The lysosome-associated protein CD68 in microglia was often assumed to represent enhanced phagocytosis upon Aβ stimulation in AD (51, 52). However, recent work identified lipid droplet accumulating microglia (LDAM) as having phagocytic deficits but show phagosome maturation among the top regulated pathways from LDAM transcriptome. Importantly, LDAM was found to have upregulated endosomal/lysosomal genes including CD68 in BODIPY positive (lipid droplets) microglia (53). Other reports showed that the Ragulator-Rag complex regulates phagocytic flux in zebrafish, and zebrafish lacking functional Ragulator-Rag complexes (i.e. LAMTOR4, RAG A) promoted and expanded lysosomal compartments but were unable to appropriately digest neuronal debris (38). Therefore, this urges certain caution in the appearance of increased lysosomal activity/biogenesis or expanded lysosomal components such as CD68 that may actually indicate improper system functioning or uncoupling of the phagocytosis/digestion process. Interestingly, another report identified three members of the Ragulator complex (LAMTOR2, 3, 4), RAG A, and NRPL2 (GATOR1 complex) as regulators of phagocytosis (39). The authors showed that CRISPR knockout of Ragulator components (LAMTOR2, 3, 4) and RAG A inhibited phagocytosis, whereas knockout of NRPL2 increased phagocytosis (39). In our study, we found increased LAMTOR2, 3, 4, and RAG A in APP/Arg1 sufficient mice, suggesting that Aβ deposition induces Ragulator complex machinery possibly for enhanced phagocytosis. However, Arg1 haploinsufficiency in myeloid cells blocked this induction in APP mice. Our in vitro experimental findings also indicated Arg1 suppression via siRNA in microglial cells reduced phagocytosis, providing potential mechanism for the in vivo findings. One result of reduced Arg1 is increased arginine. We also demonstrated that arginine supplementation in primary microglia reduced phagocytosis. Thus, arginine and Arg1 levels impact phagocytic/digestive function. Collectively, this argues that amyloidosis triggers expression in key Ragulator–Rag complex components critical for lysosomal digestion and that proper Arg1 function may be required for this response.

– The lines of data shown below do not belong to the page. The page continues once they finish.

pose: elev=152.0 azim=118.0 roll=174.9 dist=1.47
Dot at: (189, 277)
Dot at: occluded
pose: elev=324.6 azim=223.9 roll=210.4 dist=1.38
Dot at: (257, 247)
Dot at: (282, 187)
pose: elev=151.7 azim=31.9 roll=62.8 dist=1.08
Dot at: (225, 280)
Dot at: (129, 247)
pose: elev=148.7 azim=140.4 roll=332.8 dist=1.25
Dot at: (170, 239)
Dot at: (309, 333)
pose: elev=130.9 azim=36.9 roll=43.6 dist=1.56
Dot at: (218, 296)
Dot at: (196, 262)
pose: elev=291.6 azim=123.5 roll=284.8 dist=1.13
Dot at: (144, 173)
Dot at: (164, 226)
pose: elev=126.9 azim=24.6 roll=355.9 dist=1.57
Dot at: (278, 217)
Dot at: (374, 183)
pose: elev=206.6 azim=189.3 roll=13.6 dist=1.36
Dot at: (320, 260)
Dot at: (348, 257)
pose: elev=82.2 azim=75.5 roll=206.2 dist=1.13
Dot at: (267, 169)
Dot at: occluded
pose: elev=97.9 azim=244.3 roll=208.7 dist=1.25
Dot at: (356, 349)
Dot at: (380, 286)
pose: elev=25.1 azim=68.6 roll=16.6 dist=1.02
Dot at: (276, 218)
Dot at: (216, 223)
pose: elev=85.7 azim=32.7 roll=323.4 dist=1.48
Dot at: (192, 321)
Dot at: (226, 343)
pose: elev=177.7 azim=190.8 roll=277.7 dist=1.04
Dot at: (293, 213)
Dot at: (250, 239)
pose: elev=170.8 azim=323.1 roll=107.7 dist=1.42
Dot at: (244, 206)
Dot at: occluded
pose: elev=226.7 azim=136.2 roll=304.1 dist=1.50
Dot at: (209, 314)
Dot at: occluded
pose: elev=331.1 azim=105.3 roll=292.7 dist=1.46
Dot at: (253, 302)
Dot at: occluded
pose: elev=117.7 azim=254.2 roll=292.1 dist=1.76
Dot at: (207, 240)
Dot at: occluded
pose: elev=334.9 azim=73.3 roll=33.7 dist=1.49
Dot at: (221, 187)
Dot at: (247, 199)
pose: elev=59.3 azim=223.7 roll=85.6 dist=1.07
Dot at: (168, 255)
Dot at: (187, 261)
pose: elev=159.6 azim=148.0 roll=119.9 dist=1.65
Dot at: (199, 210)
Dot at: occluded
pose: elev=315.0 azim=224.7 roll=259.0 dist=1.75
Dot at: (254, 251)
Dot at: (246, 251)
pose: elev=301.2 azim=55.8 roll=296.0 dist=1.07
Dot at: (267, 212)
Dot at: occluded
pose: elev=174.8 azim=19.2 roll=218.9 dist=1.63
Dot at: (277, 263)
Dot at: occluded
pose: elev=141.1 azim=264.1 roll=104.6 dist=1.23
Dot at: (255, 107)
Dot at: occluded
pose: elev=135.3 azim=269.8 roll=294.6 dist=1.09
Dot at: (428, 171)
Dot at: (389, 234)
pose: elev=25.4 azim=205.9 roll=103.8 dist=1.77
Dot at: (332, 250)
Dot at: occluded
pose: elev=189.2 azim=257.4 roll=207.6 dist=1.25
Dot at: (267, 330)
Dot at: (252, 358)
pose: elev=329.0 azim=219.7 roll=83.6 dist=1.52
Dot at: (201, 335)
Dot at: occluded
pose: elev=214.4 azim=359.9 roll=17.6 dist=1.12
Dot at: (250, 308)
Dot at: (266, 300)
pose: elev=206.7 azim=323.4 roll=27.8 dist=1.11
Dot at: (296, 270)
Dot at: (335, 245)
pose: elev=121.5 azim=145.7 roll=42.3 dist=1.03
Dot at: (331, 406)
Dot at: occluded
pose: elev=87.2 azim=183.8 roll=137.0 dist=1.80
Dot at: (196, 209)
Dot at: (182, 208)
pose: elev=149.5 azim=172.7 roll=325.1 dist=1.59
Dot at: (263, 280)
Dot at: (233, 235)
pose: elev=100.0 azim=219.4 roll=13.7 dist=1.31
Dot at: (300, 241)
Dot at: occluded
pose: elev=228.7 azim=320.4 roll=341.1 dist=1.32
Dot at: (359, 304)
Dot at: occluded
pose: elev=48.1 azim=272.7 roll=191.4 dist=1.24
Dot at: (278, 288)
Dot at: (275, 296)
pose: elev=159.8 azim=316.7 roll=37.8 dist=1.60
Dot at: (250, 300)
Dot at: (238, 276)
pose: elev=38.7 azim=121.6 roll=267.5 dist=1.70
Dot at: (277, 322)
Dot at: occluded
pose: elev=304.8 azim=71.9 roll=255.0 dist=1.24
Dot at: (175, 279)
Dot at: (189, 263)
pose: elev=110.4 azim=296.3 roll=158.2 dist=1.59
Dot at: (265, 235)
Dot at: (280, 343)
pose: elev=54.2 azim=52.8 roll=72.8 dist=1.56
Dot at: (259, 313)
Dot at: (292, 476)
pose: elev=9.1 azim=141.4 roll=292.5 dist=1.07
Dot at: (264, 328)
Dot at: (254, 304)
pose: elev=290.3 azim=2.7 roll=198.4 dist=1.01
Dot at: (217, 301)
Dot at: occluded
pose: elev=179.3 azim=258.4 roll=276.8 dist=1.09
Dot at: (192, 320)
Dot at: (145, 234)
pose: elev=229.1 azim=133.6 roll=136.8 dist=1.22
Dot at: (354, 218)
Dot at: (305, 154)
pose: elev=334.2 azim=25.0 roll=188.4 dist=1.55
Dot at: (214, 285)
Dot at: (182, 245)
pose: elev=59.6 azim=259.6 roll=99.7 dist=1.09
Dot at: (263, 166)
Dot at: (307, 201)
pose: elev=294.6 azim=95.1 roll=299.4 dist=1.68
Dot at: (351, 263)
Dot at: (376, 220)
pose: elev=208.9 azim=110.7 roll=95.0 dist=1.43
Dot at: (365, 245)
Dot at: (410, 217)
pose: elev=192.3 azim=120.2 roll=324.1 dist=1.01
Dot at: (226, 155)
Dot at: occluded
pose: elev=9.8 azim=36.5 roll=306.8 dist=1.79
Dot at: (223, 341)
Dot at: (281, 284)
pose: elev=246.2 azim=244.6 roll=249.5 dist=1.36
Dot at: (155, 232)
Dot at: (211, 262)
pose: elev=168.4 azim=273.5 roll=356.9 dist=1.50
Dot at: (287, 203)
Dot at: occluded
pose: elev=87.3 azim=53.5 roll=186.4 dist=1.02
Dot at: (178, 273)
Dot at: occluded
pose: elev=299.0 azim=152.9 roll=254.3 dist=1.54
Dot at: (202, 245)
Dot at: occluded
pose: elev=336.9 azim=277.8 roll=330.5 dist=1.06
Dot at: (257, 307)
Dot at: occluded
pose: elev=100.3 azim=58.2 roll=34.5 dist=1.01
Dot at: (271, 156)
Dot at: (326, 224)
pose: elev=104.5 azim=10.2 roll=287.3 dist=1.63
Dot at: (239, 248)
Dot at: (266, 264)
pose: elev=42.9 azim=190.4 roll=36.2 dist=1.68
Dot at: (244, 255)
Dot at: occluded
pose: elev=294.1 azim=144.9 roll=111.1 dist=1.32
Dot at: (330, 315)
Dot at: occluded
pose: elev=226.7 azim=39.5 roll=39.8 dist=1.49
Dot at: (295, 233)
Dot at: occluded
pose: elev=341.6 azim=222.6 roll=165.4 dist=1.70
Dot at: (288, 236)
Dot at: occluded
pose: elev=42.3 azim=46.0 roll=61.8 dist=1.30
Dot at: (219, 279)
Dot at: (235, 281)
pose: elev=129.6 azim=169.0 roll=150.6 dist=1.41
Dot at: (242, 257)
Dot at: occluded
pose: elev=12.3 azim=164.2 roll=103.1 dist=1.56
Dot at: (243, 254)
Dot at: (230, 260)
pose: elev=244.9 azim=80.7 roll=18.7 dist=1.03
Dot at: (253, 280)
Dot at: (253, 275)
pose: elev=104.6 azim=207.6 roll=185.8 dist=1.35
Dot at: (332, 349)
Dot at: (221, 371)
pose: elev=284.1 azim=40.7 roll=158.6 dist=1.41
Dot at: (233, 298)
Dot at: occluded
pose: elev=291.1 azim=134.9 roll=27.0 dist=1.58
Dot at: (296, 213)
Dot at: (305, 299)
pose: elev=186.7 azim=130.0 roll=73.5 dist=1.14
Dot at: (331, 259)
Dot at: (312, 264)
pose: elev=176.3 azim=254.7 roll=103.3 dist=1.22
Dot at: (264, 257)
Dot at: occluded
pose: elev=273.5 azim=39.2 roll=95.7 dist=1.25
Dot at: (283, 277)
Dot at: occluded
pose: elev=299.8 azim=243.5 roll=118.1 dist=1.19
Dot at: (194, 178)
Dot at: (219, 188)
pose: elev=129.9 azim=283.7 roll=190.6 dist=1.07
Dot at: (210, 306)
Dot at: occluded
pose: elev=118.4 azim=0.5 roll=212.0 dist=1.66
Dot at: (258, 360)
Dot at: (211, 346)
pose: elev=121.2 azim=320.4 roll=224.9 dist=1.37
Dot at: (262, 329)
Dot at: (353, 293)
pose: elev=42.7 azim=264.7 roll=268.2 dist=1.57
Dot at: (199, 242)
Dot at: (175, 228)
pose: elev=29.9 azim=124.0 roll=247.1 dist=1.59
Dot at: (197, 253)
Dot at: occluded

Recent studies with microglia/macrophage markers using single cell RNA-sequencing (scRNA-seq) distinguished brain resident microglia from CNS infiltrated myeloid cells (monocytes/macrophages) (54). The Lyz2 gene increases in active microglial subpopulations particularly during phases of demyelination/remyelination, and associates with Trem2 independent microglia activation (55, 56). Since the myeloid marker gene Lyz2 targets both macrophages and microglia, the observed consequence of exacerbated amyloidosis from the current study were possibly attributed to the deficiency of Arg1 in both brain resident microglia and CNS infiltrated macrophages. Furthermore, as one of the earliest groups utilizing peripheral myeloid cells (monocytes/macrophages) to restrict amyloidosis in AD mouse models, we and others discovered that peripheral monocytes/macrophages were recruited to the sites of Aβ deposition in the brain to phagocytose Aβ plaques and oligomers (25, 26, 57). Together with resident microglia, infiltrated macrophages promoted degradation of cerebral Aβ (58, 59). Recent studies showed Arg1 played an essential role in efferocytosis of apoptotic cells in primary microglia/macrophage (60, 61). Consistent with the previous report, our current study aligns with the phagocytic process. Therefore, Arg1 in brain myeloid cells may have dual roles in removing Aβ plaques by phagocytosis and apoptotic neurons through efferocytosis. Nevertheless, future efforts are warranted to further distinguish the role of Arg1 in brain resident microglia from infiltrated peripheral macrophages in responding to amyloid deposition.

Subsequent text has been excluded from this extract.